Several genetics, transcriptomics, and proteomics molecular studies have been performed to date, disentangling important pathogenic molecular mechanisms of the disease (3-14). In summary, SARS-CoV-2 infects the cells expressing surface receptors ACE2 and TMPRSS23 causing cell damage due to its replication and release from the host cell. Then, this process triggers in the surrounding cells the production of pro-inflammatory cytokines and chemokines (including IL-1, IL-6, IL-8, IL-10, TNF and interferon inducible molecules, among others), which establish a pro-inflammatory response mediated by the accumulation of specific immune cells4. In severe cases, an overexpression of cytokines is produced in lung tissues, known as cytokine storm, thus provoking an over-response of the immune system and causing tissue damage. In the most critical cases, the cytokine storm is spread to other organs leading to multi-organ failure and death. Currently, the molecular mechanisms and the pathophysiology behind COVID-19 progression are largely studied and well established, but it is still unclear what makes some individuals develop the severe illness. In this sense, underlying genetic variation5 and different comorbidities have been identified as risk factors, such as diabetes, hypertension, chronic lung disease or even neurological disorders6,7. Also life style habits, that might be causing the previous conditions have been also related to COVID-19 illness as obesity or smoking, as well as age, gender or ethnicity8,9. However, it is unclear how these comorbidities, environmental and demographic conditions together with genetics, predispose and regulate the molecular mechanisms behind COVID-19 severity.

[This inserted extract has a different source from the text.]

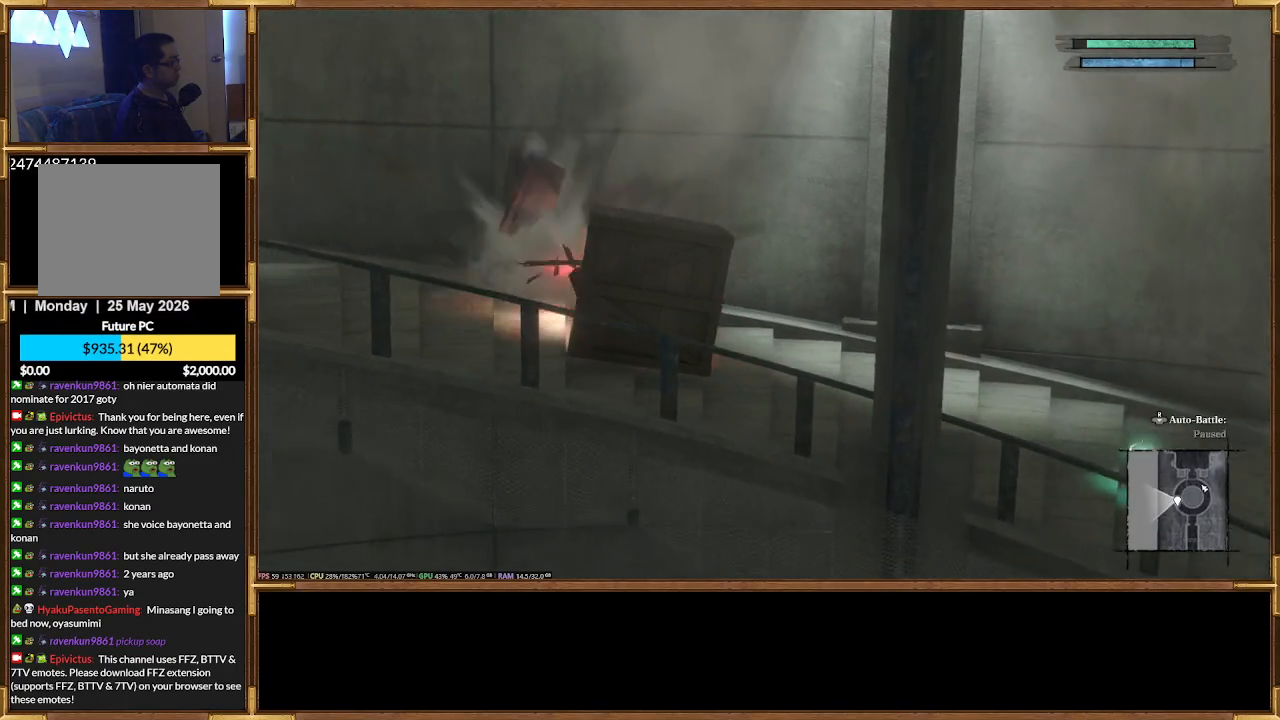
{"buttons": ["R2"], "events": [[300, "R1", "up"], [433, "R2", "down"]]}
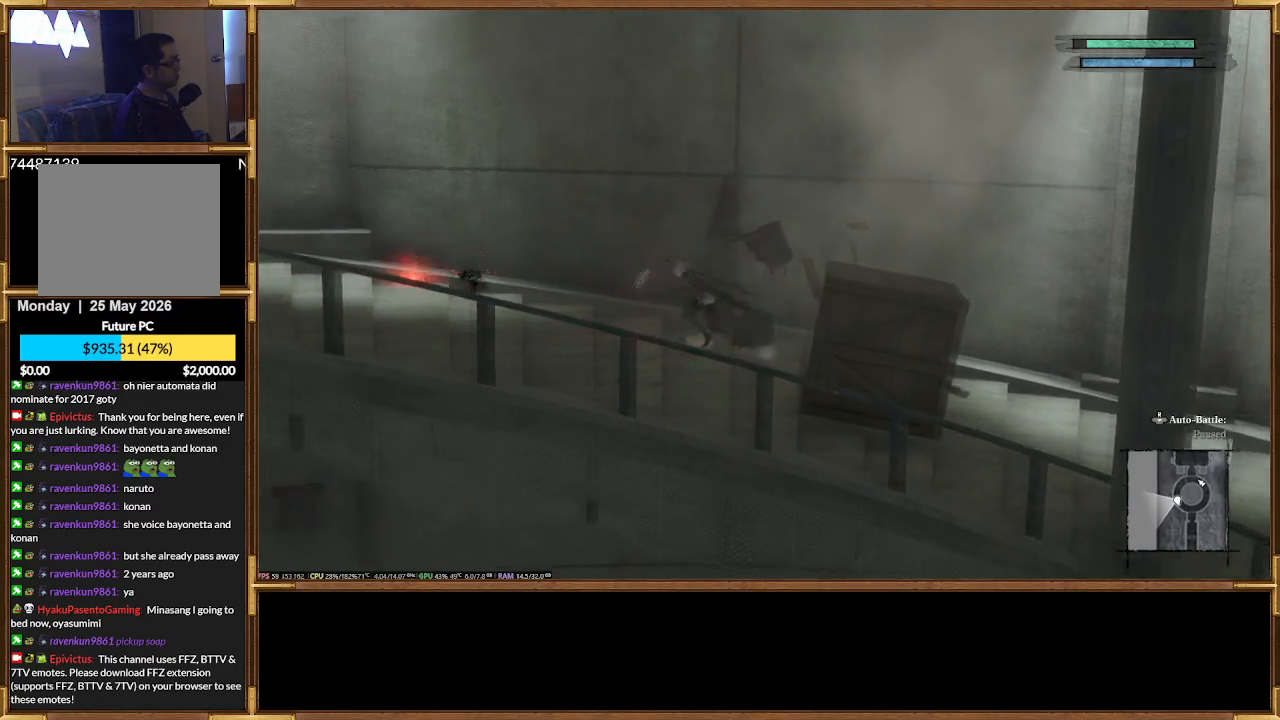
{"buttons": [], "events": [[100, "R2", "up"]]}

In order to shed light into the molecular relationship between risk factors and the regulation of the mechanisms behind the COVID-19 severity, here we present a DNA methylation EWAS (epigenome wide association analysis) combined with DNA genotyping for 473 and 101 SARS-CoV-2 lab positive and negative tested individuals recruited in two independent clinical centers. In addition to the study of the epigenetic regulation of COVID-19 pathogenic mechanisms, the DNA methylation changes associated with COVID-19 progression, and its genetic regulation were put in context by comparing the results with DNA methylation changes occurring in systemic autoimmune diseases (SADs), and with GWAS (genome wide association analysis) and EWAS catalogs that collect multiple traits described as potential COVID-19 severity risk factors.
Results
COVID-19 severity relates to impaired blood cell proportions and epigenetic activation of the innate immune response
Main blood cell type proportions were deconvoluted from the methylomes, showing a significant increase of neutrophil proportions associated with severity of the disease (Figure 1A and Supplementary Figures 1A and 1B). This imbalanced neutrophil proportion has been already shown to be related to COVID-19 severity progression 10, and proposed as an early prognostic signature 1. Besides cell proportion differences, significant differences in age and gender between groups were found in the discovery dataset (Wilcoxon test p-value < 0.05 for age in severe group compared to mild and negative individuals, and Fisher’s exact test p-value < 0.05 for gender proportion in severe group compared with mild group). Methylation plates did not show batch bias, being the largest bias between cohorts (Supplementary figures 1B and 1D). Based on these results, differential methylation analyses included as covariates: gender, age and the six major deconvoluted cell proportions.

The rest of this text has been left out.